Complicating things, it seems like everyone keeps trying to build their own systems instead of co-ordinating, Edwards believes.
“Everybody’s trying to reinvent the wheel,” she said. “Can we stop? Let’s sit down in the room together.”
Policy makers want data, but it has to line up
Jessica Norup, director of climate policy and partnerships at Agriculture and Agri-Food Canada, said the government needs better information just as much as farmers do.
“There are often misunderstandings about there always being trade offs between profitability and environmental action,” Norup said. “And I think the key to basically dispelling that myth is through data and evidence.”
But she said Canada’s fractured approach gets in the way. The federal emissions inventory, for example, can’t show most on-farm practice changes, because it’s built for a different purpose.
“Because it’s fractured, because we’re not talking to each other … no one knows whether you’re using the same methodologies and approaches,” Norup said.
The challenge is finding a way to bring everyone together and make sure they’re all on the same page.

Industry wants good metrics
The index is also working through tough questions around pesticides and plant breeding. In both areas, numbers can easily be misused or taken out of context.
It’s not just about putting data out there, said Brittany Lacasse of CropLife Canada.
“The important part is that we’re being thoughtful, and we have really good data to tell this really important story.”
Lacasse said the Index’s collaborative approach matters. Groups that rarely talk to each other are now sharing the same table.

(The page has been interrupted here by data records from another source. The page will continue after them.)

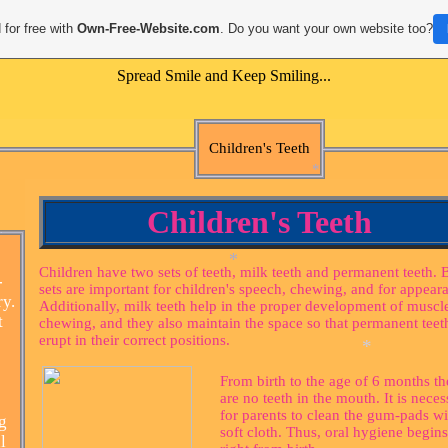
 for free with
Own-Free-Website.com
. Do you want your own website too?
Spread Smile and Keep Smiling...
Children's Teeth
Children's Teeth
Children have two sets of teeth, milk teeth and permanent teeth. 
-
sets are important for children's speech, chewing, and for appear
*
ry.
Additionally, milk teeth help in the proper development of muscle
t
chewing, and they also maintain the space so that permanent teet
*
erupt in their correct positions.
From birth to the age of 6 months th
are no teeth in the mouth. It is neces
for parents to clean the gum-pads wi
g
*
soft cloth. Thus, oral hygiene begins
l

Labour a part of sustainability
Labour shortages continue to weigh on food processors across the country, and Kevin Elder, a project manager of Food Processing Skills Canada, said data matters there as well.
“I think the labour force is critical to the discussion on sustainability. They’re the people that are going to carry out the work,” Elder said.
But just like environmental data, labour numbers get thin once you zoom in on specific regions or sectors.
“We just don’t have the numbers,” he added.
Younger workers increasingly want to be part of companies that take sustainability seriously, he said, something better data could help highlight.
What success looks like
For Richardson, the end goal is simple: Canada should be able to show real, measurable progress, not just talk about it.
In 10 years, she hopes the sector can look back and see clear improvements, and have the numbers to back them up. Until then, she says the priority is getting the data right.
Fiscal pressure can be a catalyst for clarity, Richardson added.
“It challenges us to be strategic about what matters most, to invest in the right data at the right time for the right purpose. And that’s what we’re trying to do with the National Index.”